▶ [Task brief]:
Reproduce the whole excerpt on the oil industry and carbon emissions word for word.

Or the oil sector might follow the lead of BP and ConocoPhillips and invest in CoolPlanet, which makes carbon-negative gasoline. Imagine being able to tank up while knowing you're actually reducing the CO2 in the air. That combo has broad consumer appeal.
Or oil might offset its carbon emissions with any one or more of the over a dozen carbon-capturing techs and plans now available. Restoring degraded tropical forests is one of the cheapest and most effective ways to capture carbon, and has the added benefit of creating wildlife habitat and helping local communities. There are several companies that offer forest restoration as a carbon-trading/offsetting plan. Big Oil could partner with them, turn itself green, and hardly miss the cash.
There are a number of other carbon-capture plans on offer. If enough of them roll out, the human race could actually start removing a net amount of C02 from the atmosphere instead of adding a net amount. And oil companies could be part of that solution.
As for the inevitable spills, a smart pipeline company would demonstrate that it has ample crises-management staff and mop-up gear in place. It could even help save monarch butterflies by using Protec-style's superior made-in-Canada milkweed-based oil soaker. Imagine the video: a river of oil slick replaced by a river of monarchs! And a really smart company would avoid running pipelines through really stupid places.
The third problem is political leadership. If you were a leader promoting Canadian oil, maybe you should avoid annoying every other leader whose co-operation or territory is needed for your favoured projects – such as pipelines – to go ahead. Instead, Mr. Harper has threatened the U.S. President, treated First Nations with contempt, gone out of his way to antagonize the Premier of Ontario, and sullied Canada's reputation abroad through foot-dragging over carbon-reduction treaties.
The oil patch must be wondering whether they backed the right champion. A leader able to admit to the CO2 problem, support practical tech, and avoid demonizing other points of view would be a wiser choice.
The fourth problem is rapidly approaching. Simply put, the world is transitioning from fossil fuels.
The transition is driven by our very human fear and desire. The fear, that we'll kill our life support system: our planet. The desire, to find a substitute for fossil fuels that will produce enough cheap energy to keep us from plunging into economic woe and anarchy.

▶ [Given entries]:
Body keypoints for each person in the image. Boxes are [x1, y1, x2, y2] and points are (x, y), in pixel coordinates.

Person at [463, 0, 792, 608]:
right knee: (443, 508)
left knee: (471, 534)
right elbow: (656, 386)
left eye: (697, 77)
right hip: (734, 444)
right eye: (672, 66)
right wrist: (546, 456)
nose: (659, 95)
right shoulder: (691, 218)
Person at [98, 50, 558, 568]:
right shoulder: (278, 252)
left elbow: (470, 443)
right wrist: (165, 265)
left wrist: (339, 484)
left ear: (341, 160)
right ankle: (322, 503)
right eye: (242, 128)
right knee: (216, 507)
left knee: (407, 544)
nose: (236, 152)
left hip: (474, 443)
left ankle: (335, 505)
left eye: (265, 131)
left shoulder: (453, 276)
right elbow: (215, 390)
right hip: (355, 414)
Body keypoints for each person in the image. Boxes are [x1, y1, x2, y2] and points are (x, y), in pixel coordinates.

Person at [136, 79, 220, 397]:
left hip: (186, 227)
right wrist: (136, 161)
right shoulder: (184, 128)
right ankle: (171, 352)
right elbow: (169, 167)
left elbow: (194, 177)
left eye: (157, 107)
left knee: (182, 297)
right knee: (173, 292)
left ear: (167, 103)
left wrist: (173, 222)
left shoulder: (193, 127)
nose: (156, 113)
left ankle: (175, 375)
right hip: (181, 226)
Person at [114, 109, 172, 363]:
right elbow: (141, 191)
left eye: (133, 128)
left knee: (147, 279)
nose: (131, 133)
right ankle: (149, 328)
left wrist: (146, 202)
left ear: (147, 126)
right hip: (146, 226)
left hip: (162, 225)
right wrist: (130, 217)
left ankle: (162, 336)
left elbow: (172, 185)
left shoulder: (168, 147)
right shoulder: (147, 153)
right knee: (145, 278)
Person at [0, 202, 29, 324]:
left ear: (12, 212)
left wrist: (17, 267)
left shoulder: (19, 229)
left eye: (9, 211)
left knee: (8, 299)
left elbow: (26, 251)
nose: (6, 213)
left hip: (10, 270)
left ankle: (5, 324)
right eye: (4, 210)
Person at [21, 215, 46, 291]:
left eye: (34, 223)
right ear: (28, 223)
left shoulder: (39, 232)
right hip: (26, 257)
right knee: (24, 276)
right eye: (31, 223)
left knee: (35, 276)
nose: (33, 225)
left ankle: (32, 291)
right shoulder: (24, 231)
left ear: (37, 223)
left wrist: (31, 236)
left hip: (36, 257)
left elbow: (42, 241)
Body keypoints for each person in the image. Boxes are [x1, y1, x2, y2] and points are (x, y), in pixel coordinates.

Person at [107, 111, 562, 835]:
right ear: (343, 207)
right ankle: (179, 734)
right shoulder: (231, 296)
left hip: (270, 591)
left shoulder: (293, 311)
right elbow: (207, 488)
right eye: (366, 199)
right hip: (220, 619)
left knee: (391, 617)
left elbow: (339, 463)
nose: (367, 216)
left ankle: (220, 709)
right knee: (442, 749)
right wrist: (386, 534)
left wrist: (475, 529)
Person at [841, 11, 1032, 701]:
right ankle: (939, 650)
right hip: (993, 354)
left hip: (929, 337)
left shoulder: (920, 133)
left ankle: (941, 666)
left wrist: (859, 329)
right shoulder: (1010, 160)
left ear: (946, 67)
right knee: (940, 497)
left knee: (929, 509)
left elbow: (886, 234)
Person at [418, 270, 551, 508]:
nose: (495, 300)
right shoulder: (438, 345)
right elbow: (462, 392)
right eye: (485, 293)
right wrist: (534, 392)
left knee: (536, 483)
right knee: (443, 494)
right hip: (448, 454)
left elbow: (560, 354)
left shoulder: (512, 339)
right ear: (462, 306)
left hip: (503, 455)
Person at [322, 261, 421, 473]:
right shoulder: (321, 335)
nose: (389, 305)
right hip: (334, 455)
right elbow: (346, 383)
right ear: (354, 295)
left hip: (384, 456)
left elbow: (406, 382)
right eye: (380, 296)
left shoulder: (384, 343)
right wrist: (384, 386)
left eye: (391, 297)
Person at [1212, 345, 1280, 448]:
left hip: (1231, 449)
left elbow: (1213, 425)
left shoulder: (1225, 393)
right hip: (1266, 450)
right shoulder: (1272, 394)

▶ [Response for this exercise]:
Or the oil sector might follow the lead of BP and ConocoPhillips and invest in CoolPlanet, which makes carbon-negative gasoline. Imagine being able to tank up while knowing you're actually reducing the CO2 in the air. That combo has broad consumer appeal.
Or oil might offset its carbon emissions with any one or more of the over a dozen carbon-capturing techs and plans now available. Restoring degraded tropical forests is one of the cheapest and most effective ways to capture carbon, and has the added benefit of creating wildlife habitat and helping local communities. There are several companies that offer forest restoration as a carbon-trading/offsetting plan. Big Oil could partner with them, turn itself green, and hardly miss the cash.
There are a number of other carbon-capture plans on offer. If enough of them roll out, the human race could actually start removing a net amount of C02 from the atmosphere instead of adding a net amount. And oil companies could be part of that solution.
As for the inevitable spills, a smart pipeline company would demonstrate that it has ample crises-management staff and mop-up gear in place. It could even help save monarch butterflies by using Protec-style's superior made-in-Canada milkweed-based oil soaker. Imagine the video: a river of oil slick replaced by a river of monarchs! And a really smart company would avoid running pipelines through really stupid places.
The third problem is political leadership. If you were a leader promoting Canadian oil, maybe you should avoid annoying every other leader whose co-operation or territory is needed for your favoured projects – such as pipelines – to go ahead. Instead, Mr. Harper has threatened the U.S. President, treated First Nations with contempt, gone out of his way to antagonize the Premier of Ontario, and sullied Canada's reputation abroad through foot-dragging over carbon-reduction treaties.
The oil patch must be wondering whether they backed the right champion. A leader able to admit to the CO2 problem, support practical tech, and avoid demonizing other points of view would be a wiser choice.
The fourth problem is rapidly approaching. Simply put, the world is transitioning from fossil fuels.
The transition is driven by our very human fear and desire. The fear, that we'll kill our life support system: our planet. The desire, to find a substitute for fossil fuels that will produce enough cheap energy to keep us from plunging into economic woe and anarchy.